Evanston Illinois 7th Ward Alderman Eleanor Revelle at the Lakefront

I moved to Evanston with my family in the 1970s, expecting that we would stay just a few years, but I quickly put down deep roots when I saw how engaged residents were in shaping the future of this community. I couldn’t think of a better place to raise a family. My husband Bill, a psychology professor at Northwestern, and our two sons, proud graduates of Orrington, Haven, and ETHS, definitely agree.

A freelance writer and editor, I have devoted much of my time and energy to strengthening our community through local organizations.

Evanston's Seventh Ward Alderman Eleanor Revelle at the Edible Evanston Food Forest

I have held the following leadership positions:

League of Women Voters. President, LWV of Evanston and LWV of Illinois, and board member of LWV United States for 8 years. I currently co-chair the LWV U.S. Climate Team, a network of League members across the country who are taking action to fight climate change.

Leadership Evanston, founding member and Chair of the steering committee. Since 1992, this annual 10-month program has helped broaden participants’ understanding of community issues and challenges, build their leadership skills, and connect them with a network of other citizens working to strengthen our community.

Evanston Community Foundation. Board Chair. ECF builds permanently endowed funds to respond to community needs and priorities, supports local nonprofits with grants and capacity-building programs, and brings people together to address community challenges and concerns. 

Public Service Challenge, Co-founder. Begun in 2000, this nonpartisan training program is offered each election cycle to encourage residents to become candidates or campaign workers in local elections. 

Citizens’ Greener Evanston, founding board member and President.  I was one of the community members who worked with City staff to draft Evanston’s first Climate Action Plan (2008) and then launched CGE to help implement that plan.

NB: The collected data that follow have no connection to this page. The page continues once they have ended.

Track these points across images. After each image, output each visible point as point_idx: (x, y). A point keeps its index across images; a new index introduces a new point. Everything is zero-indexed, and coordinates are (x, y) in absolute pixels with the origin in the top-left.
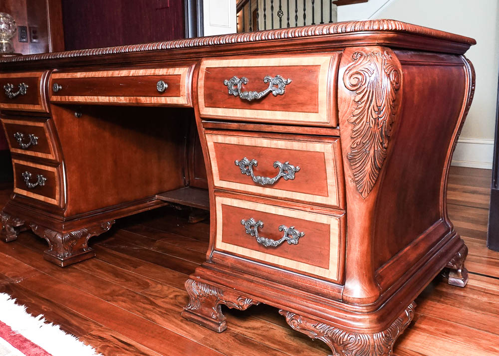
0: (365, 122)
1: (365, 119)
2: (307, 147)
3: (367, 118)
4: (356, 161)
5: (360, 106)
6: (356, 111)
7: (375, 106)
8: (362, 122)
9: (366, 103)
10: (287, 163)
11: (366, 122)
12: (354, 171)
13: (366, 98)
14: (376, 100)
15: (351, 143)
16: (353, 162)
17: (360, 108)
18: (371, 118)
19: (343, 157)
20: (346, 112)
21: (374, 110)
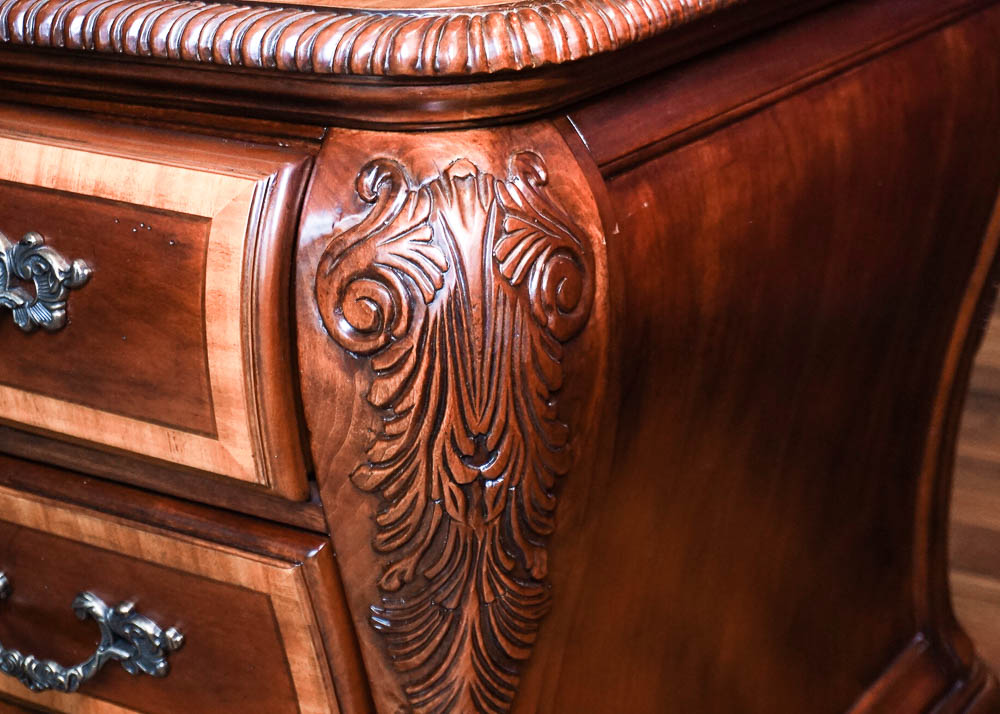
0: (422, 497)
1: (419, 485)
2: (196, 560)
3: (429, 481)
4: (407, 644)
5: (392, 429)
6: (379, 446)
7: (459, 433)
8: (409, 496)
9: (418, 420)
10: (125, 610)
11: (428, 498)
12: (406, 678)
13: (414, 396)
14: (461, 406)
15: (377, 569)
16: (397, 646)
17: (394, 437)
18: (447, 484)
19: (356, 618)
20: (341, 443)
21: (457, 450)
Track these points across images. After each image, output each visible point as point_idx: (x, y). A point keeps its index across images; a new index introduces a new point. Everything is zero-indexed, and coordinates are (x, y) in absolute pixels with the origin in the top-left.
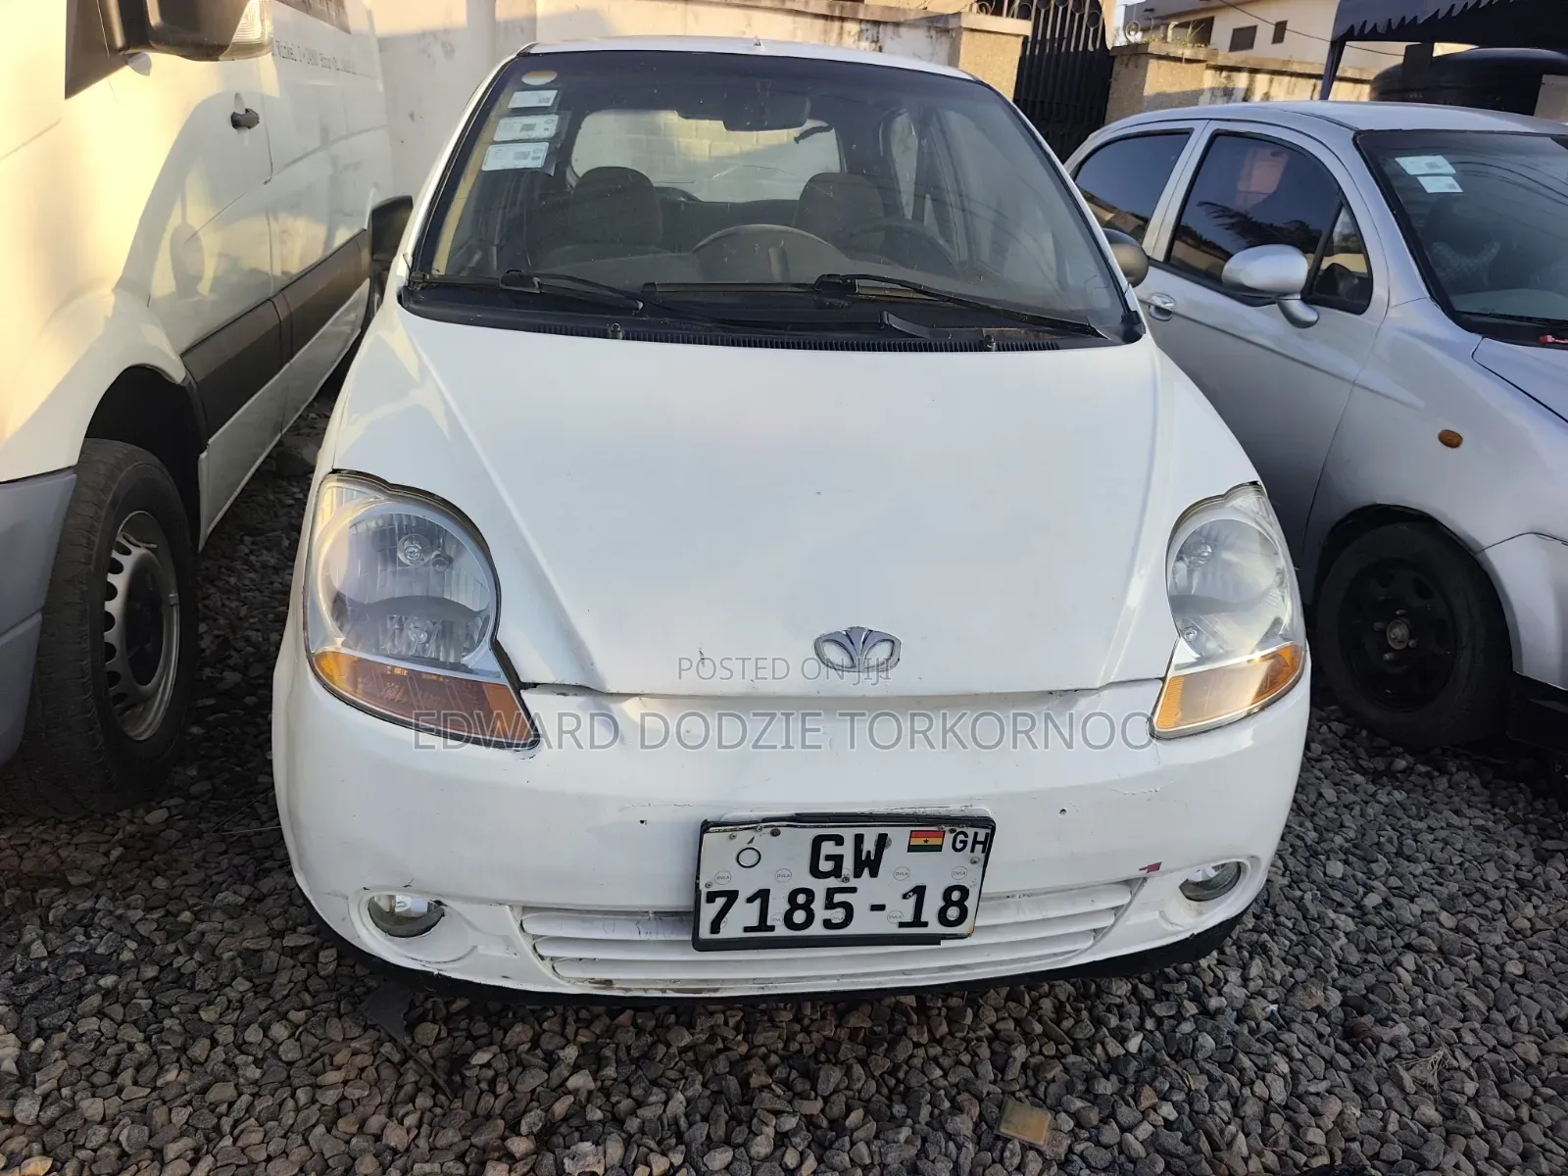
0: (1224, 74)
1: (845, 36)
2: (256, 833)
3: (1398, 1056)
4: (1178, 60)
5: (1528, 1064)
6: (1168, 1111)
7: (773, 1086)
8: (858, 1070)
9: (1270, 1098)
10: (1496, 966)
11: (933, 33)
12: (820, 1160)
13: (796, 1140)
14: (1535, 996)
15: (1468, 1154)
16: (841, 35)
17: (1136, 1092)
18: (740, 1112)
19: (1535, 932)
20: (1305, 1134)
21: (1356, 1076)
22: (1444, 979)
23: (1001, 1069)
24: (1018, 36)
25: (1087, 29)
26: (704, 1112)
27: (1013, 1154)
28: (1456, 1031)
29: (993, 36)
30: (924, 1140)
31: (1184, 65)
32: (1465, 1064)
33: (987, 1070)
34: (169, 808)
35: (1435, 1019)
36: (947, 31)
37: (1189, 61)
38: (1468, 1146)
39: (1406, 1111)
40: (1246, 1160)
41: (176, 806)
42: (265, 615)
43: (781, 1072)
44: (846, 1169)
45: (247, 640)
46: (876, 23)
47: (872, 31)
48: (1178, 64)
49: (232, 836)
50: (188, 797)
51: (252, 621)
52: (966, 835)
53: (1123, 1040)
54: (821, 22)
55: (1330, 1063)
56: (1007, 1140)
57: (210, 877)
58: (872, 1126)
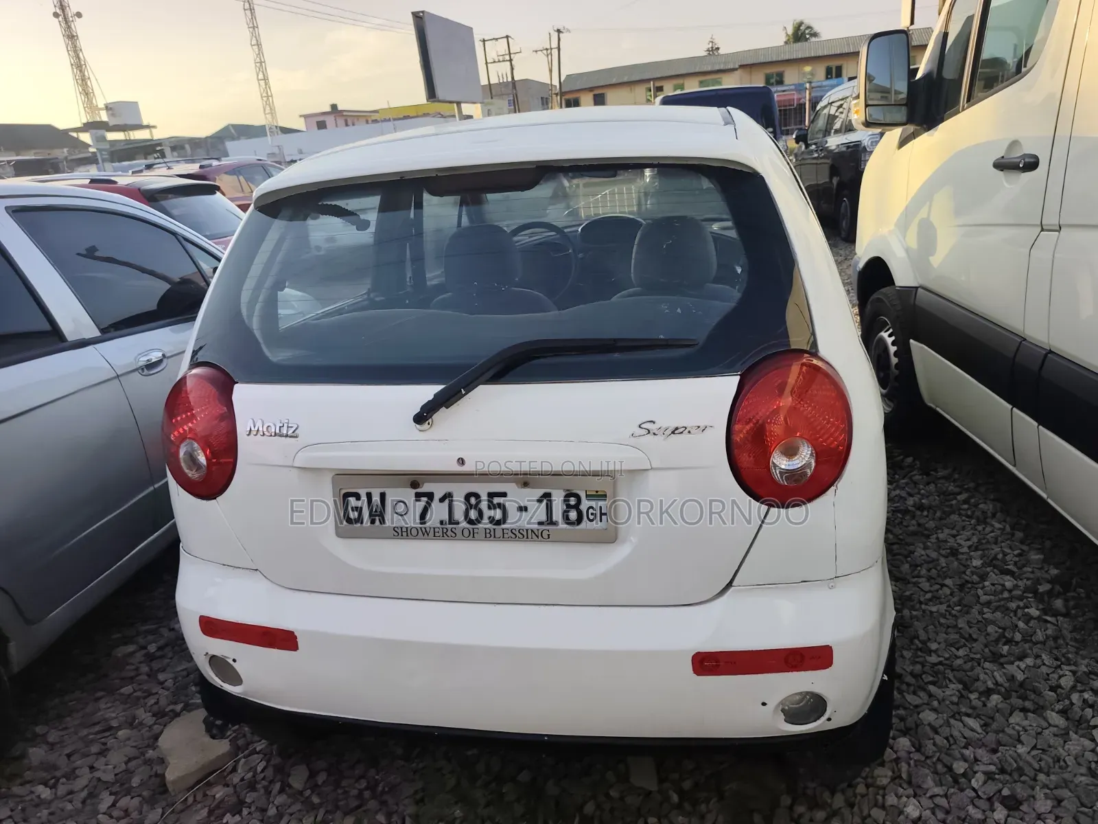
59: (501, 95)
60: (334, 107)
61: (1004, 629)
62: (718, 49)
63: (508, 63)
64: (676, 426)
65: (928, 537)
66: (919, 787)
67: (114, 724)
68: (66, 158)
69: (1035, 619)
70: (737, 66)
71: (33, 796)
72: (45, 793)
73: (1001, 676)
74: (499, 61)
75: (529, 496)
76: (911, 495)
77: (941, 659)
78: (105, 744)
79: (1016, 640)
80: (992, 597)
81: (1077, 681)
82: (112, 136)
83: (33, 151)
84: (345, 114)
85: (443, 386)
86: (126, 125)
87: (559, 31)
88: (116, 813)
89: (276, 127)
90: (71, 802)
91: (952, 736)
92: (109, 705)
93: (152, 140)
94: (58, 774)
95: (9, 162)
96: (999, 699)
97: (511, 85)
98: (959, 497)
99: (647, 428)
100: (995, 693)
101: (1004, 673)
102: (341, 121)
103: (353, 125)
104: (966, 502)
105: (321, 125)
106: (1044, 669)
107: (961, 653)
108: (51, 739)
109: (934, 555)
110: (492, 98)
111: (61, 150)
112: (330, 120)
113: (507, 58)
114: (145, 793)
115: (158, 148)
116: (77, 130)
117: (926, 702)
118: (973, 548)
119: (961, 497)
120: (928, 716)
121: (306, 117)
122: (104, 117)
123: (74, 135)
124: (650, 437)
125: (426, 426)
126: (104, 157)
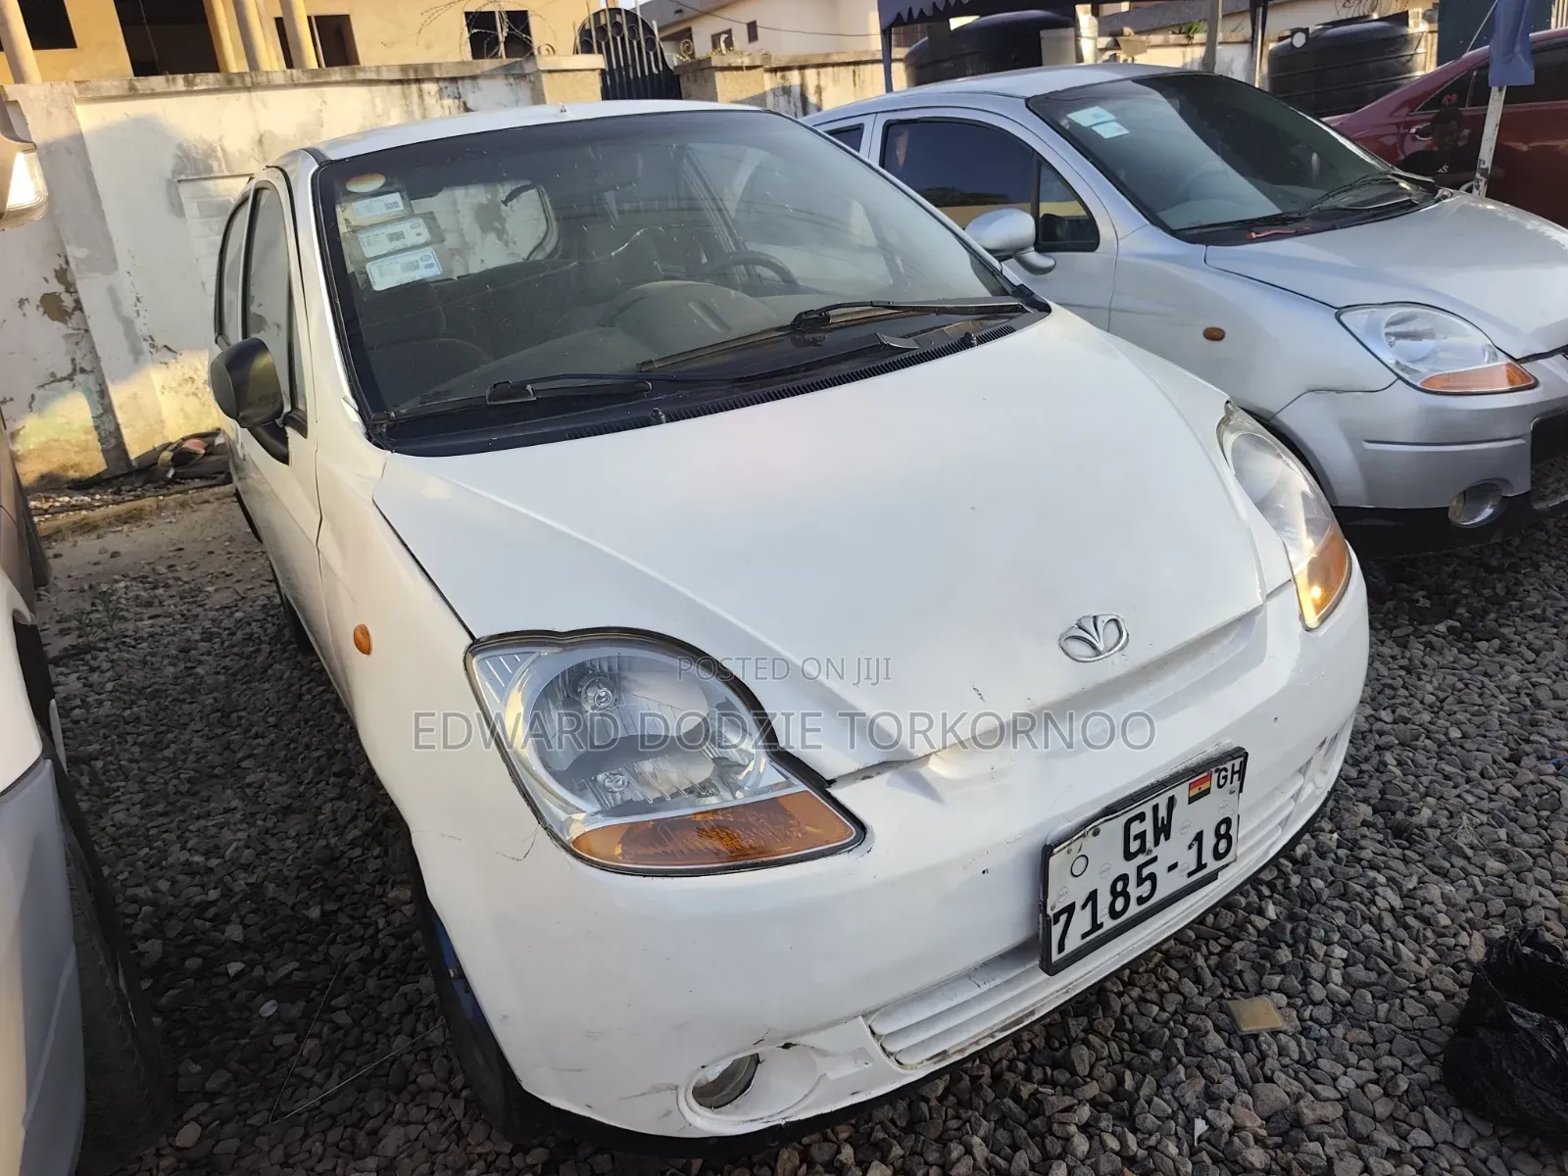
0: (779, 74)
1: (426, 97)
2: (323, 1101)
3: (1442, 834)
4: (739, 68)
5: (1516, 800)
6: (1340, 952)
7: (1041, 1089)
8: (1094, 1039)
9: (1392, 907)
10: (1443, 738)
11: (512, 80)
12: (1134, 1131)
13: (1103, 1124)
14: (1482, 747)
15: (1539, 883)
16: (421, 96)
17: (1306, 948)
18: (1036, 1126)
19: (1442, 701)
20: (1437, 922)
21: (1428, 862)
22: (1421, 762)
23: (1198, 980)
24: (594, 70)
25: (648, 53)
26: (1009, 1142)
27: (1269, 1045)
28: (1459, 796)
29: (570, 74)
30: (1199, 1068)
31: (746, 72)
32: (1484, 818)
33: (1189, 987)
34: (196, 1120)
35: (1438, 795)
36: (523, 76)
37: (749, 68)
38: (1535, 878)
39: (1479, 872)
40: (1418, 962)
41: (204, 1113)
42: (133, 864)
43: (1037, 1074)
44: (1159, 1127)
45: (135, 900)
46: (454, 80)
47: (451, 88)
48: (740, 72)
49: (299, 1114)
50: (210, 1097)
51: (120, 877)
52: (1226, 770)
53: (1261, 912)
54: (397, 88)
55: (1405, 860)
56: (1256, 1037)
57: (312, 1170)
58: (1150, 1081)
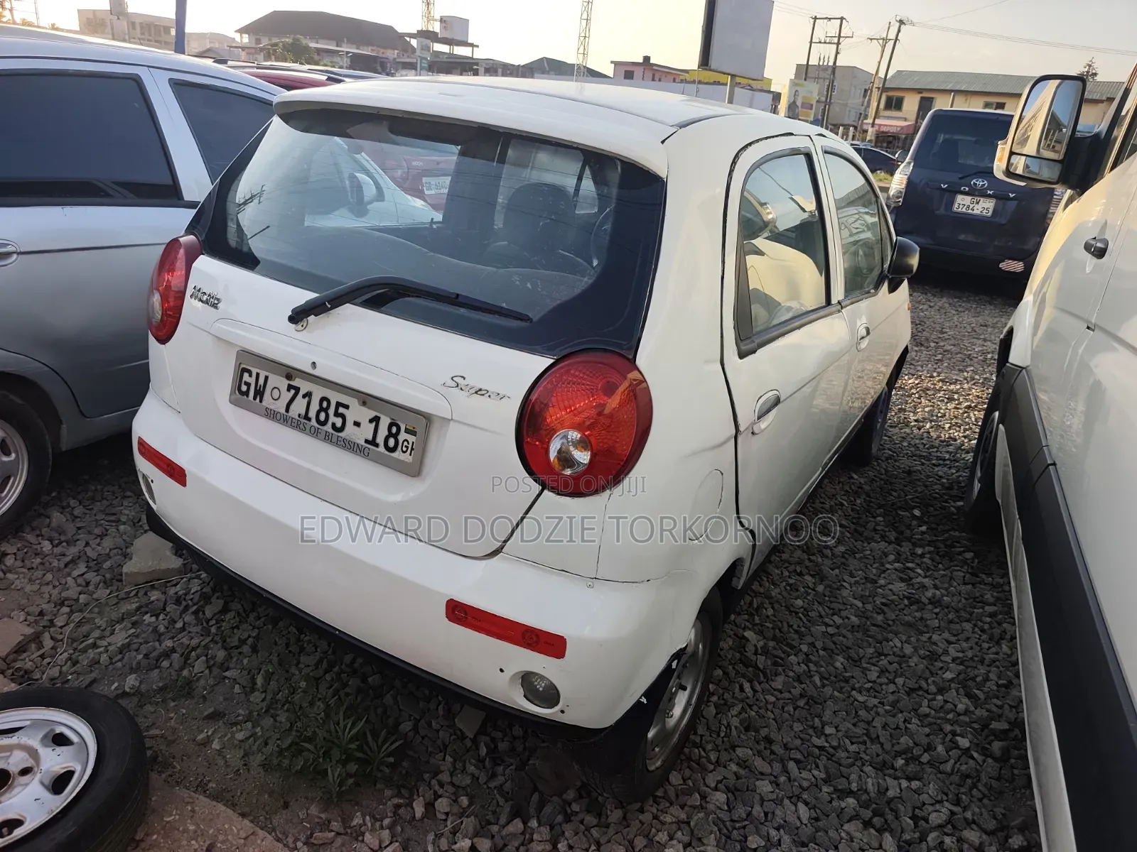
59: (817, 78)
60: (647, 59)
61: (916, 744)
62: (1095, 74)
63: (835, 46)
64: (480, 387)
65: (922, 633)
66: (700, 839)
67: (123, 519)
68: (395, 59)
69: (961, 749)
70: (1104, 98)
71: (38, 547)
72: (47, 546)
73: (873, 785)
74: (825, 43)
75: (364, 414)
76: (936, 587)
77: (826, 745)
78: (107, 530)
79: (922, 760)
80: (933, 712)
81: (949, 822)
82: (439, 47)
83: (370, 48)
84: (655, 68)
85: (317, 295)
86: (453, 39)
87: (901, 22)
88: (80, 580)
89: (584, 67)
90: (59, 560)
91: (773, 813)
92: (130, 504)
93: (472, 58)
94: (63, 538)
95: (348, 53)
96: (854, 803)
97: (830, 71)
98: (987, 608)
99: (457, 382)
100: (854, 798)
101: (879, 783)
102: (649, 74)
103: (660, 80)
104: (992, 615)
105: (629, 75)
106: (924, 797)
107: (853, 748)
108: (76, 512)
109: (908, 650)
110: (805, 80)
111: (392, 51)
112: (638, 72)
113: (836, 40)
114: (108, 576)
115: (475, 67)
116: (412, 36)
117: (775, 774)
118: (958, 661)
119: (989, 609)
120: (765, 787)
121: (616, 64)
122: (436, 27)
123: (408, 39)
124: (457, 390)
125: (299, 327)
126: (423, 65)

Initially focused on reducing the community’s greenhouse gas emissions, CGE’s work now encompasses the economic, social, and environmental justice aspects of sustainability as well.

These experiences gave me a good foundation for evaluating policy proposals and making tough decisions as a member of the City Council these past five years. They provided me with a deep appreciation for our community and for residents’ commitment to ensuring that Evanston is “the most livable city” for all our residents.